Periodic Reporting for period 4 - RuMicroPlas (The Plasmidome: a Driving Force of Rumen Microbial Evolution from Birth to Adulthood)
Periodo di rendicontazione: 2020-07-01 al 2021-12-31
An ecological and mechanistic understanding of the rumen microbiome, which we aimed with this project, could lead to an increase in available food resources and environmentally friendly livestock agriculture. Therefore, this funding was instrumental for our ability to make several important breakthroughs in the field. In RuMicroPlas, we proposed to study the evolutionary and ecological dynamics of the rumen plasmidome and its interaction with the rumen microbiome using our established approaches, together with a dense host-sampling resolution.
By developing a set of molecular and bioinformatic tools that enable the study of mobile genetic elements, we have explored the effect of early assemblages on the adult plasmidome and microbiome phenotypes and were able to describe such elements in the rumen and rat ecosystem as well as more systematic experimental systems. Our results allowed us to understand the role played by plasmids within this complex microbial community, the co-evolutionary relationships between plasmidome and microbiome and plasmids importance to the overall rumen ecosystem.
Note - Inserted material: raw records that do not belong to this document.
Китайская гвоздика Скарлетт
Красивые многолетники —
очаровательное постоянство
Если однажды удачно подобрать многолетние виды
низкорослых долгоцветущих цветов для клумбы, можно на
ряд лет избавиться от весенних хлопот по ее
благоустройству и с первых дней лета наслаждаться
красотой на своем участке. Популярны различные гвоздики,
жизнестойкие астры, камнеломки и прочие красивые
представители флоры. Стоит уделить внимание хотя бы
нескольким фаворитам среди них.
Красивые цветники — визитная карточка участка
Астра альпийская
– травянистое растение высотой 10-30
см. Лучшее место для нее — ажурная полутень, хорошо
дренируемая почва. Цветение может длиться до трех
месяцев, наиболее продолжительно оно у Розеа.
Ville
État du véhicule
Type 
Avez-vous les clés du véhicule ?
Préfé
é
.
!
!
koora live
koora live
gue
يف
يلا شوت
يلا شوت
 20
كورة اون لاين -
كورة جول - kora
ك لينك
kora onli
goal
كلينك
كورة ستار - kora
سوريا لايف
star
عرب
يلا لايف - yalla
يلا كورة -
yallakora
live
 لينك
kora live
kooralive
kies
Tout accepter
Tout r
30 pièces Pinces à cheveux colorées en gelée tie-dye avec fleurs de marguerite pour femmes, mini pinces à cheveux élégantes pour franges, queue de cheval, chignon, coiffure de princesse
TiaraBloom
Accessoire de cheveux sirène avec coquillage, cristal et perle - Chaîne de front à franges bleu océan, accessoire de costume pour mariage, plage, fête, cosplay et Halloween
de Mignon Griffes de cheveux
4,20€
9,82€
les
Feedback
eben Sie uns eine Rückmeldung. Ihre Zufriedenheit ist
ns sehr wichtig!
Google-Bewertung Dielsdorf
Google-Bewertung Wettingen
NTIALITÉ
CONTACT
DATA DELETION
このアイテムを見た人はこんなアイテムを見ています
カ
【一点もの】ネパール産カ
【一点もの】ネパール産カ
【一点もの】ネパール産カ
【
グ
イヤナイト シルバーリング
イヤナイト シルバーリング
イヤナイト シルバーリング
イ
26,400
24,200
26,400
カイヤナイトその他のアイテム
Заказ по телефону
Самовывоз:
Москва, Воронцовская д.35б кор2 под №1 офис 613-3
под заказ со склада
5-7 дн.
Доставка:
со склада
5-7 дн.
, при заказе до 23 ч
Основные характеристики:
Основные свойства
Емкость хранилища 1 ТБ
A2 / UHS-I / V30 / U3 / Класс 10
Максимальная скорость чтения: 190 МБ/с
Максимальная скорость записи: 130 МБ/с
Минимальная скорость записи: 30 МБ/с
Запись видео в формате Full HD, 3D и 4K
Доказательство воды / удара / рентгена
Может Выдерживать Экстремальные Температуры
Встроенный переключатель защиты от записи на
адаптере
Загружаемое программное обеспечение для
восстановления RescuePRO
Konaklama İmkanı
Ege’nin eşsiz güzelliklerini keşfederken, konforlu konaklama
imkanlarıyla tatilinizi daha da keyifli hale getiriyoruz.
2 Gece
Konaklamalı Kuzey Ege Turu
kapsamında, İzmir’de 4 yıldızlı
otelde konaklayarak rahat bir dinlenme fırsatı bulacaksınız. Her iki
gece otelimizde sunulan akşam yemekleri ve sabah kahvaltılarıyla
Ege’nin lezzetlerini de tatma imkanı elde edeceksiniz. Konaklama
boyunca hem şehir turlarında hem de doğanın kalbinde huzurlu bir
-For the study of the mobile elements in natural microbial ecosystems, we have developed a set of bioinformatic tools (Pellow et al. 2021; Rozov et al. 2017). In 2017, we introduced Recycler (Rozov et al. 2017), the first tool that can extract complete circular contigs from sequence data of isolated microbial genomes, plasmidomes and metagenome sequence data We then improved it by developing SCAPP in 2021 (Sequence Contents-Aware Plasmid Peeler)—an algorithm and tool to assemble plasmid sequences from metagenomic sequencing. SCAPP builds on some key ideas from the Recycler algorithm while improving plasmid assemblies by integrating biological knowledge about plasmids (Pellow et al. 2021). In addition, PlasClass was developed to improve plasmid sequence classification (Pellow, Mizrahi, and Shamir 2020).
-Given the highly dynamic and complex nature of the gut microbial community, the ability to identify and predict time-dependent compositional patterns of microbes is crucial to our understanding of the structure and function of this ecosystem. Microbial interactions and community composition at a given time point are factors that may affect the microbial composition at a later time point, though it is still not settled. Specifically, it has been recently suggested that only a minority of the microbes depend on the microbial composition in earlier times. To address the issue of identifying and predicting temporal microbial patterns we developed a new model, MTV-LMM (Microbial Temporal Variability Linear Mixed Model), a linear mixed model for the prediction of the microbial community temporal dynamics based on the community composition at previous time stamps. MTV-LMM can identify time-dependent microbes in time series datasets, which can then be used to analyze the trajectory of the microbiome over time (Shenhav, Furman, et al. 2019). Additionally we developed together with our colleagues a tool for identifying the sources and origins of the microbiome (Shenhav, Thompson, et al. 2019), Fast Expectation-mAximization microbial Source Tracking (FEAST), is a ready-to-use scalable framework that can simultaneously estimate the contribution of thousands of potential source environments in a timely manner, thereby helping unravel the origins of complex microbial communities.